The third and final major problem at the heart of the NHS is the lack of a clear mission. The health service was founded on the principle of providing the greatest good for the greatest number of people. This utilitarian principle makes it inevitable that some patients, mostly those with rare conditions, will fall through the gaps. This is politically, and very often personally, unpalatable.

However it is disingenuous to try to paper over these gaps with headline grabbing initiatives such as the cancer drugs fund. Such a fund was never going to be sustainable and was set up for a fall from the outset. Medicine is ever evolving and ever advancing and the pharmaceutical companies are capable of producing as many expensive and unusual medications as there are pounds in our collective pockets. This means that an institution with finite resources has to make tough decisions on what it can afford to provide and short term plans to circumvent this fact are misleading and damaging.

The recent research by the health economists at the University of York has demonstrated definitively that the provision of rare and expensive medicines to patients with rare conditions is damaging to the health care received by the majority.

Sound bites announcing each new priority play well for a moment but with every new priority something must be de-prioritised. A new priority may be necessary but it is only right that we be honest and admit that this means making savings and cuts somewhere else.

Anyone who refuses to admit that the NHS offers a superb standard of care is willfully ignoring the evidence. The US Commonwealth Fund regularly surveys the healthcare provided in modern, western countries and the NHS routinely comes out on top but, as a nation, we have to decide what we want the NHS to provide.

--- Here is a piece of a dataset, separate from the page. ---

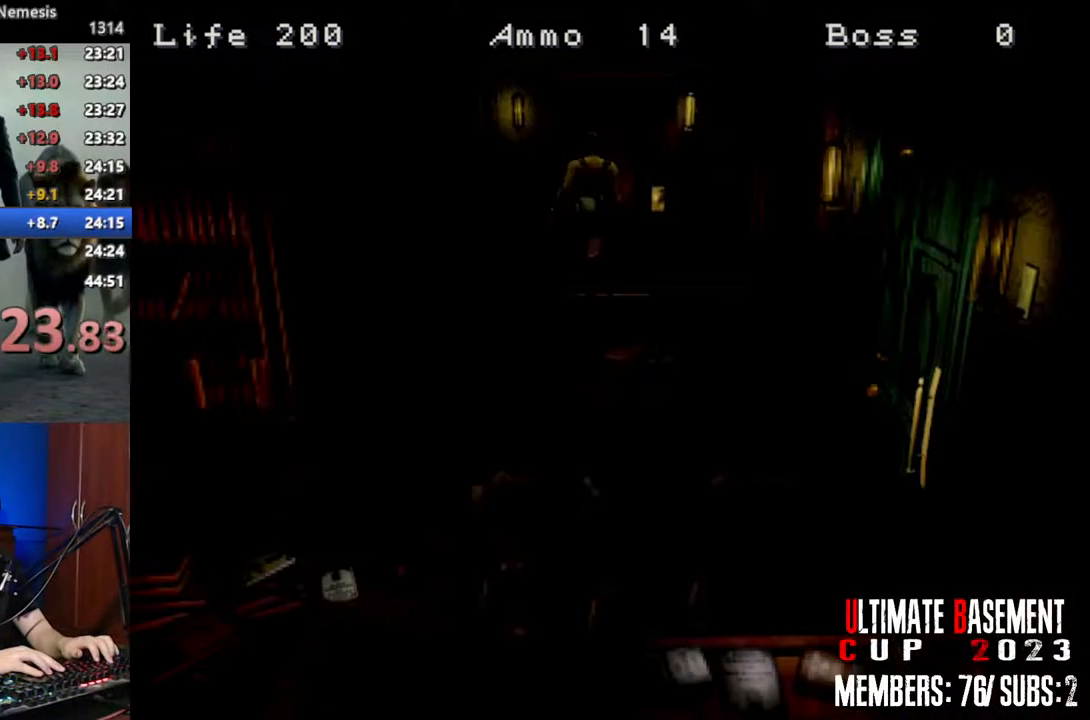
{"keys": ["shift", "w"], "events": [[283, "space", "down"], [433, "space", "up"]]}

We can keep costs down and have a healthcare system that is a safety net, a healthcare system that will do the greatest good for the greatest number of people, or we can pay what is necessary to have a healthcare system that can provide everything for everybody. At the moment we are paying for the former and trying to provide the latter. We will never be able to have a reasoned and honest debate about how the NHS should be run until we decide what we want from it.

The NHS would benefit from a period of stability but if the politicians insist on making changes, as surely they will, these are the three issues they should address rather than engaging in the relentless and devastating meddling that the health service suffers from year after year.